Lifelong service: A fundamental element of a BYU education


Many students report that being involved in service during their college experience improves their closeness in relationships and improves their school productivity.

Ninety-two percent of students who are involved in post-graduation service were also involved in it at BYU, according to Casey Peterson from the Center for Service and Learning.

One of the four aims of a BYU education is lifelong learning and service. Education in Zion opened its new exhibit “Y-Serve: Come Serve with Me” earlier this fall semester with discussion about service by a panel of BYU faculty and a service project.

The panel consisted of Peterson, previously mentioned, Eva Witesman from the Marriott School of Management and David Nelson from the School of Family Life. Each member of the panel had the opportunity to answer questions based on their experience with service by Education in Zion curator Heather Seferovich.

Panel members strongly encouraged students to be involved in service during their time at BYU.

“Service and volunteerism can affect as big a scope as you will lend yourself to,” Peterson said. “In Provo we have opportunities to serve in many different ways. Students don’t have to travel far to do them.”

David Nelson speaks to students at the opening of the Education in Zion exhibit. Nelson challenged students to do things outside of your comfort zone to serve others.
David Nelson speaks to students at the opening of the Education in Zion exhibit. Nelson challenged students to do things outside of their comfort zone to serve others. Photo by Natalie Stoker

BYU students have packed schedules. Between homework, papers, exams, group projects, dating or family responsibilities work and church callings, finding time to serve may be a challenge.

“Anybody that feels like (they) don’t have time for it (service) is basically way too self-focused,” Nelson said.

Nelson, who works with the BYU Romania study abroad, suggested that if not having time for service is an issue students are concerned about, they should go serve others in another country outside of going on a mission.

The panel addressed several reasons why it is important to serve others.

“Interacting in a service environment breaks down barriers that in other capacities are not broken down,” Peterson said. “They’re not worried about how they’re dressed or what they look like. … They’re worried about someone else.”

One reason that influences many BYU students to serve is their religious beliefs; the panel agreed this is an important reason to serve.

“One of the main reasons that we need to serve and practice serving is so that we can become not only like our Savior but like Father in Heaven,” Witesman said. “I personally believe that we can’t just become perfect by ourselves. I believe that we need to become perfect as whole societies. Zion is part of what perfection looks like.”

Outside of the responsibility BYU students have to serve, there are benefits to providing service to others.

“I think that one of the best things to do when you are having a hard time and you’re kind of stuck in this mire of how difficult your life is, it’s to go out and do something,” Witesman said.

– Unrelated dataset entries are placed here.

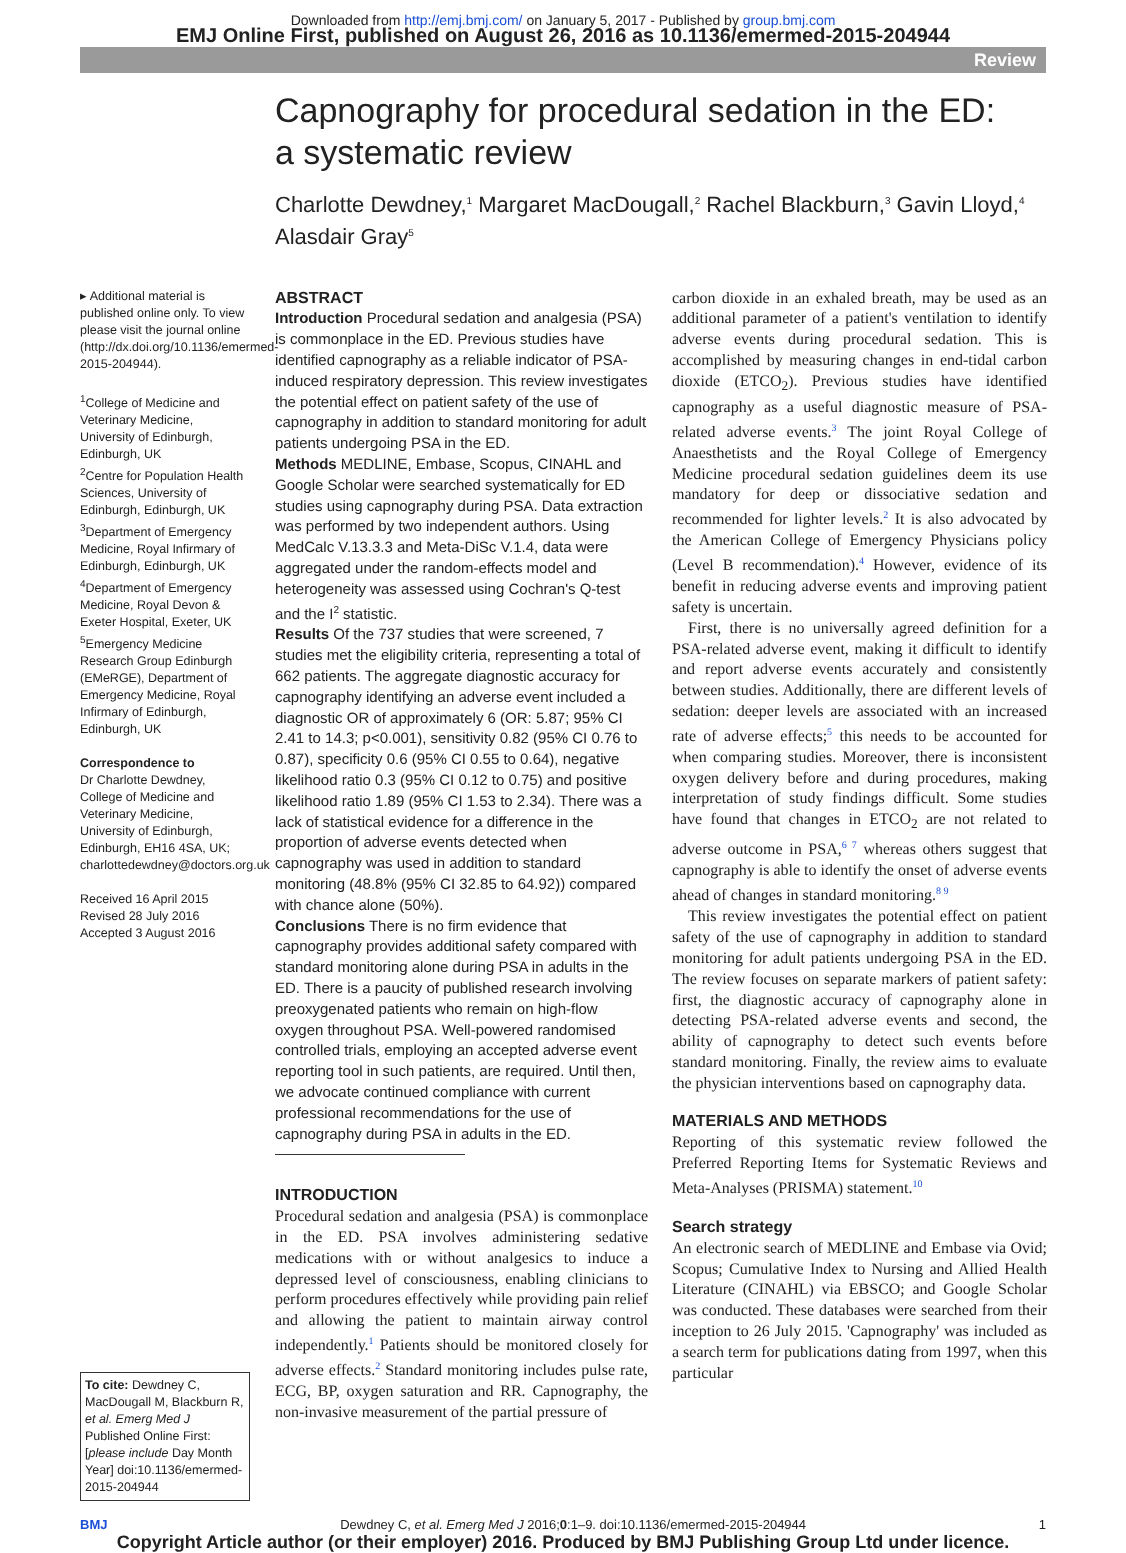Downloaded from http://emj.bmj.com/ on January 5, 2017 - Published by group.bmj.com
EMJ Online First, published on August 26, 2016 as 10.1136/emermed-2015-204944
Review
Capnography for procedural sedation in the ED:
a systematic review
Charlotte Dewdney,<sup>1</sup> Margaret MacDougall,<sup>2</sup> Rachel Blackburn,<sup>3</sup> Gavin Lloyd,<sup>4</sup>
Alasdair Gray<sup>5</sup>
▸ Additional material is published online only. To view please visit the journal online (http://dx.doi.org/10.1136/emermed-2015-204944).
<sup>1</sup> College of Medicine and Veterinary Medicine, University of Edinburgh, Edinburgh, UK
<sup>2</sup> Centre for Population Health Sciences, University of Edinburgh, Edinburgh, UK
<sup>3</sup> Department of Emergency Medicine, Royal Infirmary of Edinburgh, Edinburgh, UK
<sup>4</sup> Department of Emergency Medicine, Royal Devon & Exeter Hospital, Exeter, UK
<sup>5</sup> Emergency Medicine Research Group Edinburgh (EMeRGE), Department of Emergency Medicine, Royal Infirmary of Edinburgh, Edinburgh, UK
Correspondence to
Dr Charlotte Dewdney, College of Medicine and Veterinary Medicine, University of Edinburgh, Edinburgh, EH16 4SA, UK; charlottedewdney@doctors.org.uk
Received 16 April 2015
Revised 28 July 2016
Accepted 3 August 2016
To cite: Dewdney C, MacDougall M, Blackburn R, et al. Emerg Med J Published Online First: [please include Day Month Year] doi:10.1136/emermed-2015-204944
ABSTRACT
Introduction Procedural sedation and analgesia (PSA) is commonplace in the ED. Previous studies have identified capnography as a reliable indicator of PSA-induced respiratory depression. This review investigates the potential effect on patient safety of the use of capnography in addition to standard monitoring for adult patients undergoing PSA in the ED.
Methods MEDLINE, Embase, Scopus, CINAHL and Google Scholar were searched systematically for ED studies using capnography during PSA. Data extraction was performed by two independent authors. Using MedCalc V.13.3.3 and Meta-DiSc V.1.4, data were aggregated under the random-effects model and heterogeneity was assessed using Cochran's Q-test and the I<sup>2</sup> statistic.
Results Of the 737 studies that were screened, 7 studies met the eligibility criteria, representing a total of 662 patients. The aggregate diagnostic accuracy for capnography identifying an adverse event included a diagnostic OR of approximately 6 (OR: 5.87; 95% CI 2.41 to 14.3; p<0.001), sensitivity 0.82 (95% CI 0.76 to 0.87), specificity 0.6 (95% CI 0.55 to 0.64), negative likelihood ratio 0.3 (95% CI 0.12 to 0.75) and positive likelihood ratio 1.89 (95% CI 1.53 to 2.34). There was a lack of statistical evidence for a difference in the proportion of adverse events detected when capnography was used in addition to standard monitoring (48.8% (95% CI 32.85 to 64.92)) compared with chance alone (50%).
Conclusions There is no firm evidence that capnography provides additional safety compared with standard monitoring alone during PSA in adults in the ED. There is a paucity of published research involving preoxygenated patients who remain on high-flow oxygen throughout PSA. Well-powered randomised controlled trials, employing an accepted adverse event reporting tool in such patients, are required. Until then, we advocate continued compliance with current professional recommendations for the use of capnography during PSA in adults in the ED.
INTRODUCTION
Procedural sedation and analgesia (PSA) is commonplace in the ED. PSA involves administering sedative medications with or without analgesics to induce a depressed level of consciousness, enabling clinicians to perform procedures effectively while providing pain relief and allowing the patient to maintain airway control independently.<sup>1</sup> Patients should be monitored closely for adverse effects.<sup>2</sup> Standard monitoring includes pulse rate, ECG, BP, oxygen saturation and RR. Capnography, the non-invasive measurement of the partial pressure of
carbon dioxide in an exhaled breath, may be used as an additional parameter of a patient's ventilation to identify adverse events during procedural sedation. This is accomplished by measuring changes in end-tidal carbon dioxide (ETCO<sub>2</sub>). Previous studies have identified capnography as a useful diagnostic measure of PSA-related adverse events.<sup>3</sup> The joint Royal College of Anaesthetists and the Royal College of Emergency Medicine procedural sedation guidelines deem its use mandatory for deep or dissociative sedation and recommended for lighter levels.<sup>2</sup> It is also advocated by the American College of Emergency Physicians policy (Level B recommendation).<sup>4</sup> However, evidence of its benefit in reducing adverse events and improving patient safety is uncertain.
First, there is no universally agreed definition for a PSA-related adverse event, making it difficult to identify and report adverse events accurately and consistently between studies. Additionally, there are different levels of sedation: deeper levels are associated with an increased rate of adverse effects;<sup>5</sup> this needs to be accounted for when comparing studies. Moreover, there is inconsistent oxygen delivery before and during procedures, making interpretation of study findings difficult. Some studies have found that changes in ETCO<sub>2</sub> are not related to adverse outcome in PSA,<sup>6 7</sup> whereas others suggest that capnography is able to identify the onset of adverse events ahead of changes in standard monitoring.<sup>8 9</sup>
This review investigates the potential effect on patient safety of the use of capnography in addition to standard monitoring for adult patients undergoing PSA in the ED. The review focuses on separate markers of patient safety: first, the diagnostic accuracy of capnography alone in detecting PSA-related adverse events and second, the ability of capnography to detect such events before standard monitoring. Finally, the review aims to evaluate the physician interventions based on capnography data.
MATERIALS AND METHODS
Reporting of this systematic review followed the Preferred Reporting Items for Systematic Reviews and Meta-Analyses (PRISMA) statement.<sup>10</sup>
Search strategy
An electronic search of MEDLINE and Embase via Ovid; Scopus; Cumulative Index to Nursing and Allied Health Literature (CINAHL) via EBSCO; and Google Scholar was conducted. These databases were searched from their inception to 26 July 2015. 'Capnography' was included as a search term for publications dating from 1997, when this particular
BMJ Dewdney C, et al. Emerg Med J 2016;0:1–9. doi:10.1136/emermed-2015-204944 1
Copyright Article author (or their employer) 2016. Produced by BMJ Publishing Group Ltd under licence.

After a study of service in the lives of kids in Washington, D.C., Peterson learned that the quality of their relationships grew in meaning.

“The students said they felt like they had more time,” Peterson said. “For an incoming student, I don’t think they can afford not to serve. They’re missing out on the campus experience.”

Morgan May sews felt hand puppets at the opening exhibit for the Education in Zion.
Morgan May sews felt hand puppets at the opening exhibit for Education in Zion. Photo by Natalie Stoker

Many students on BYU campus are involved in weekly and monthly service opportunities.

Brittany Feuz, a senior from Plymouth, Mich., studying human development, serves weekly at the State Hospital in Provo and monthly at the Food and Care Coalition.

“It’s really not a burden at all to go and serve,” Feuz said. “It’s an integral part of my week that I really look forward to.”

Betty Evans, a sophomore from Orem studying nursing, serves weekly doing Adaptive Aquatics through Y-Serve.

“One reason (to serve) is just to get rid of your pride, to humble yourself and just focus on other people,” Evans said.

Evans also highlighted some of the blessings of service in her life such as time to not think about anything else, her time being edified and seeing how service blesses the lives of those she serves.

BYU provides countless opportunities to prepare its students to be lifelong servers all over the world. Just like with anything else learned, it takes time and practice to master skills like service.

“After the class requirements, after the accolades on résumés, after those things stop, those habits of service are instilled in their hearts and continue on,” Peterson said.